When I consider my professional accomplishments and those of other educators with whom I have served, most seem to have followed a trajectory similar to my distance running success. Such accomplishments happened over time, not overnight, with a great deal of intentional effort and a consistent focus on the end goal. Whether your vision is to become a more connected educator, earn an advanced professional degree or certificate, become a school or district known for innovative instructional practices, become a 1:1 school or district, or improving the results you are getting in your classroom, school, or district in terms of test scores, my hunch is that you can do it and you will get there. Perhaps not as fast as you would like and certainly not without some setbacks along the way, but in these journeys--as with my running journey--persistence defeats resistance and we eventually will get there if we keep making forward progress toward our vision of the future.
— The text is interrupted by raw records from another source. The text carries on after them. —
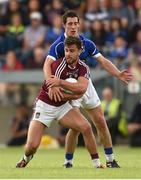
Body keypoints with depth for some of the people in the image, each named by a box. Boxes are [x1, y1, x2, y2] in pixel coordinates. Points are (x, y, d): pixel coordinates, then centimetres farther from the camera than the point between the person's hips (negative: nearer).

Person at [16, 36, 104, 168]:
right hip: (45, 105, -4)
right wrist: (73, 94, -18)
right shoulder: (58, 65, -23)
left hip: (63, 106, 4)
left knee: (86, 127, -17)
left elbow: (82, 89, -25)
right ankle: (27, 157, 24)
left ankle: (97, 163, -3)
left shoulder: (83, 68, -6)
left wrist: (61, 82, -33)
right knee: (32, 145, -14)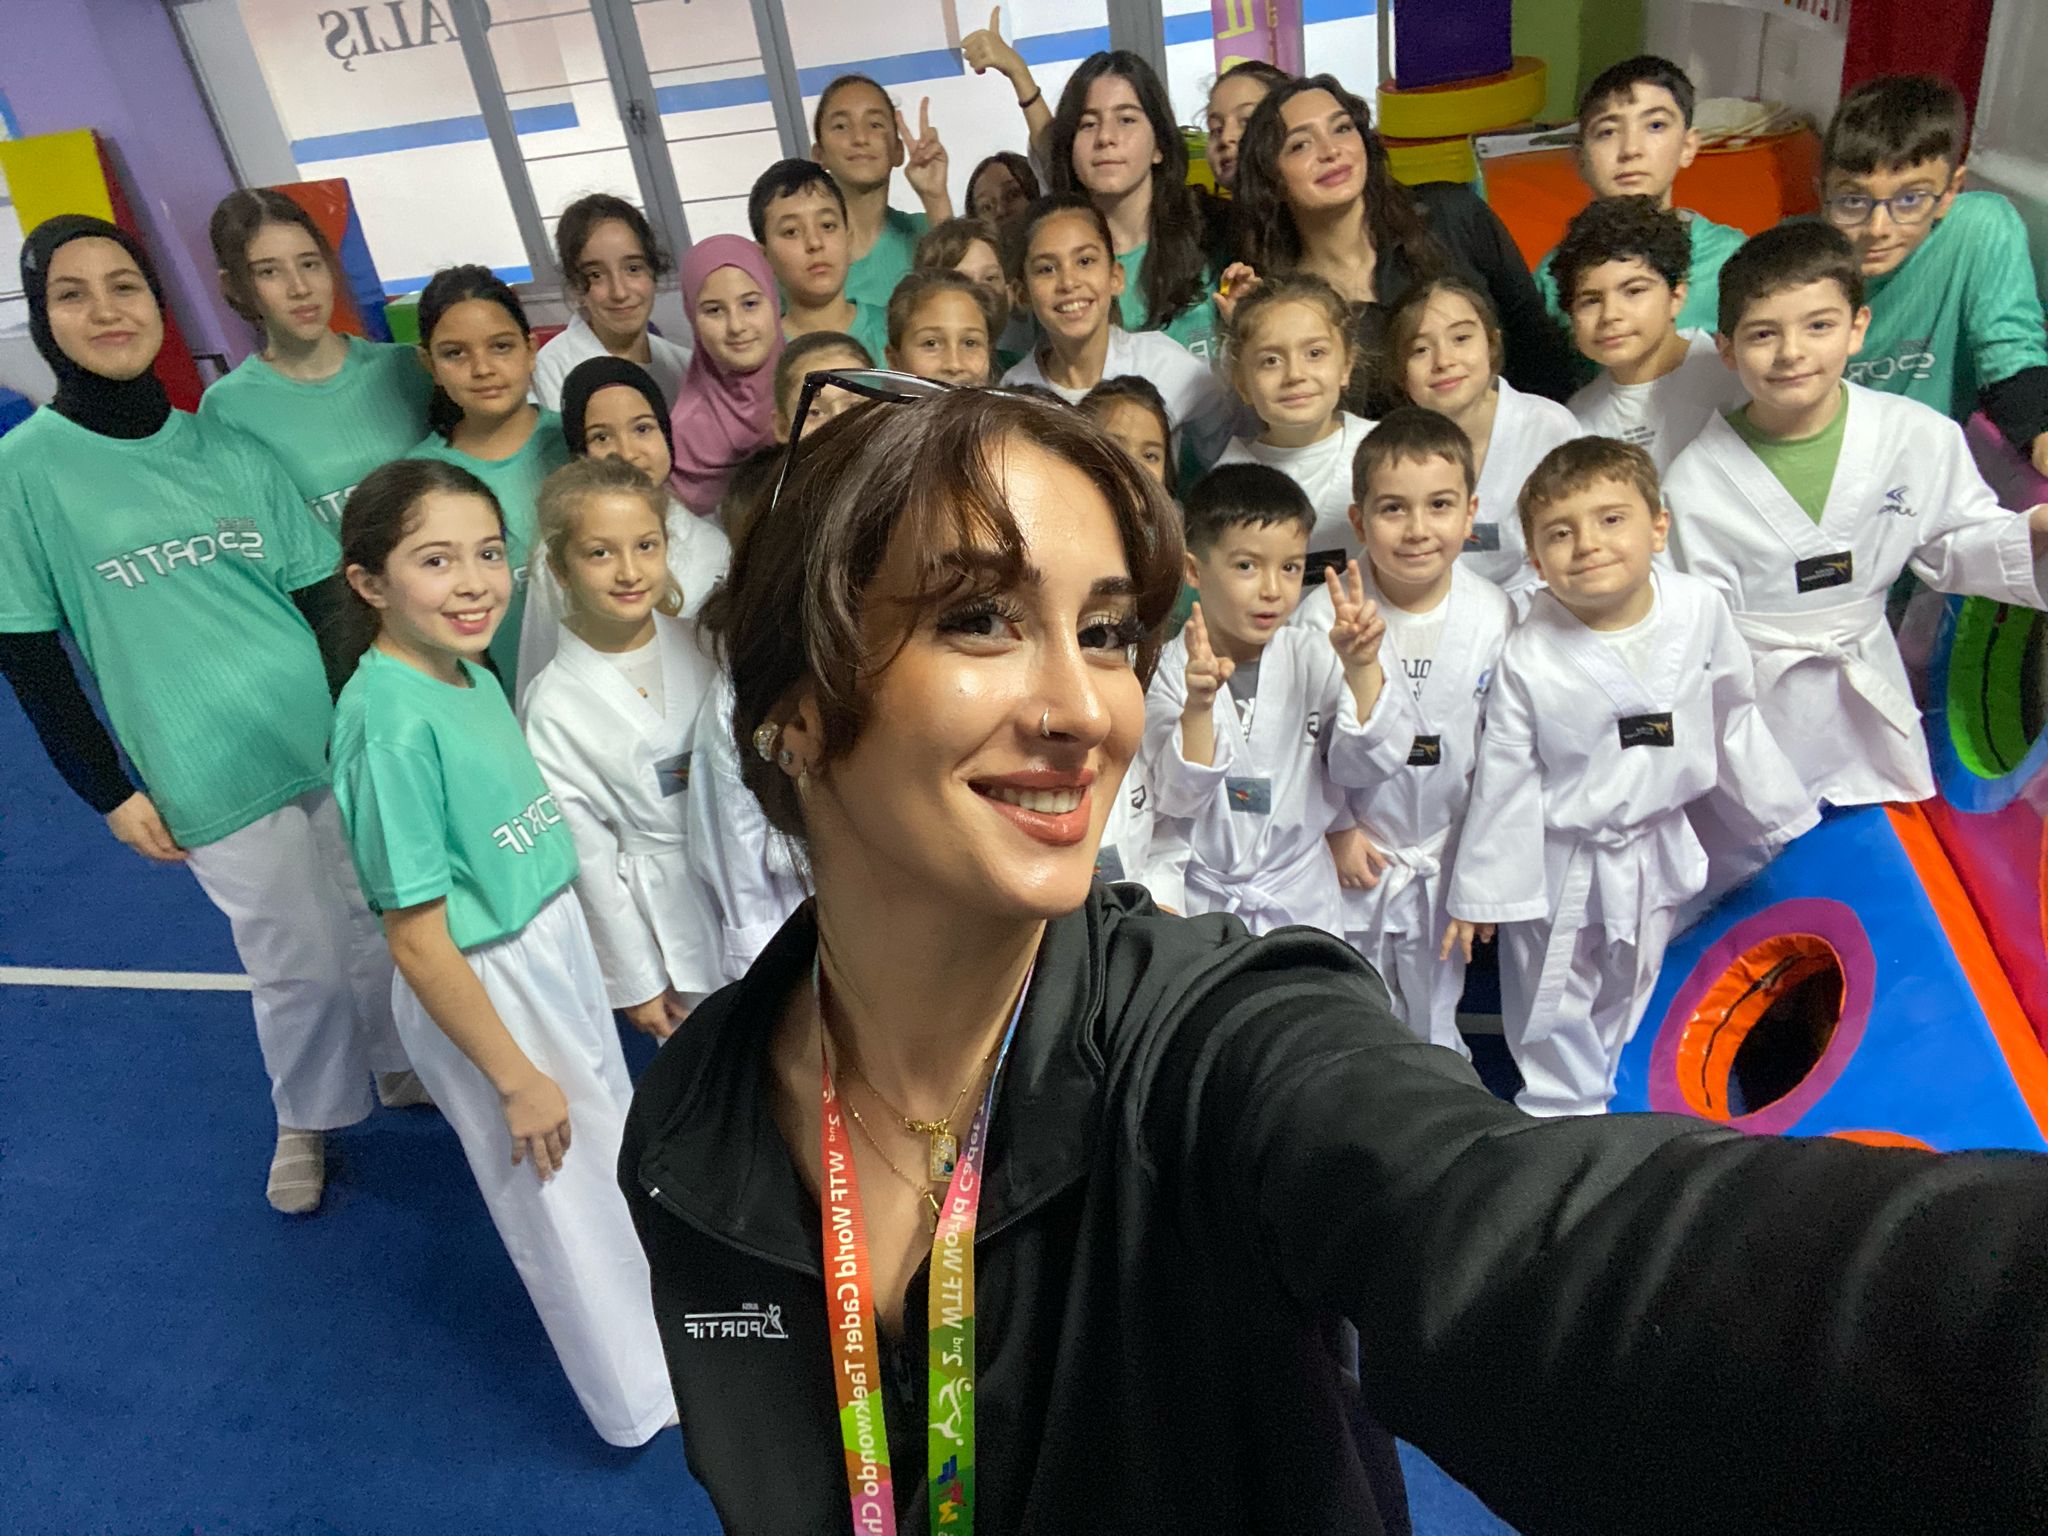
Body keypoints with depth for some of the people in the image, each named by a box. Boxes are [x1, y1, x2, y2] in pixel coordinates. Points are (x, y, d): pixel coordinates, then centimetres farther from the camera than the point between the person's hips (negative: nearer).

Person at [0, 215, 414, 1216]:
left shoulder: (229, 448, 3)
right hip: (210, 776, -3)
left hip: (336, 736, 3)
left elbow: (320, 596, 8)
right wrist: (110, 793, -3)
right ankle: (306, 1119, 35)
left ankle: (402, 1065, 41)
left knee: (375, 922, 15)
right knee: (295, 962, 8)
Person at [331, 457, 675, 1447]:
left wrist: (566, 941, 14)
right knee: (565, 1202, 14)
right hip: (485, 987, -8)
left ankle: (652, 1319, 58)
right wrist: (515, 1077, -17)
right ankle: (645, 1400, 41)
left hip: (555, 943, 8)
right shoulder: (392, 724, -29)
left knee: (609, 1137, 29)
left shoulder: (471, 672, -4)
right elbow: (419, 943, -24)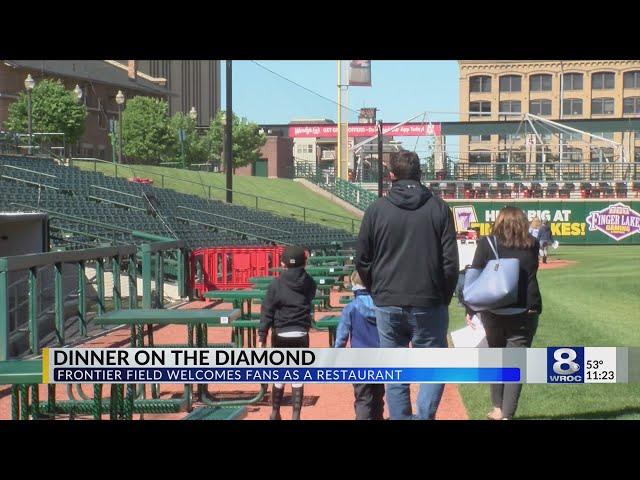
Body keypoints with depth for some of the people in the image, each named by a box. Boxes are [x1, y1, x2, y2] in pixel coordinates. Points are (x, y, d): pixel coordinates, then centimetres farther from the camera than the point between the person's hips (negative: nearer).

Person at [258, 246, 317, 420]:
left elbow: (267, 311, -6)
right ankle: (296, 415, 4)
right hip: (301, 335, 1)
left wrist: (262, 336, -2)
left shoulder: (276, 284, -6)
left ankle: (275, 413, 21)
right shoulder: (309, 283, -1)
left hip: (280, 335, -1)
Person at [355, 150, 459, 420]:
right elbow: (451, 261, -3)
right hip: (429, 305, -1)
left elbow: (362, 261, 4)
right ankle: (423, 416, -10)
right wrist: (444, 297, 8)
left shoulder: (376, 209, 0)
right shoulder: (438, 208, -2)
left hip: (388, 306, 1)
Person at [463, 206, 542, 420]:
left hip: (493, 312, 0)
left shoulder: (487, 243, -1)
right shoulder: (532, 245, 3)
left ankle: (498, 409, 27)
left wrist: (470, 309, 0)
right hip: (524, 312, 0)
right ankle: (507, 415, -5)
Professional improvement--whether for an individual educator or an entire school or district--is never easy; as with most things in life worth pursuing, it takes a vision as well as the dedication and determination to reach the vision. I am honored to serve in a profession filled with individuals willing to make huge sacrifices in order to better serve our nation’s most important resources: its children. Establishing long-range visions of a better future--and then going about the grueling, but rewarding, business of realizing such visions--are ways we Teach, Learn, and Lead with Passion!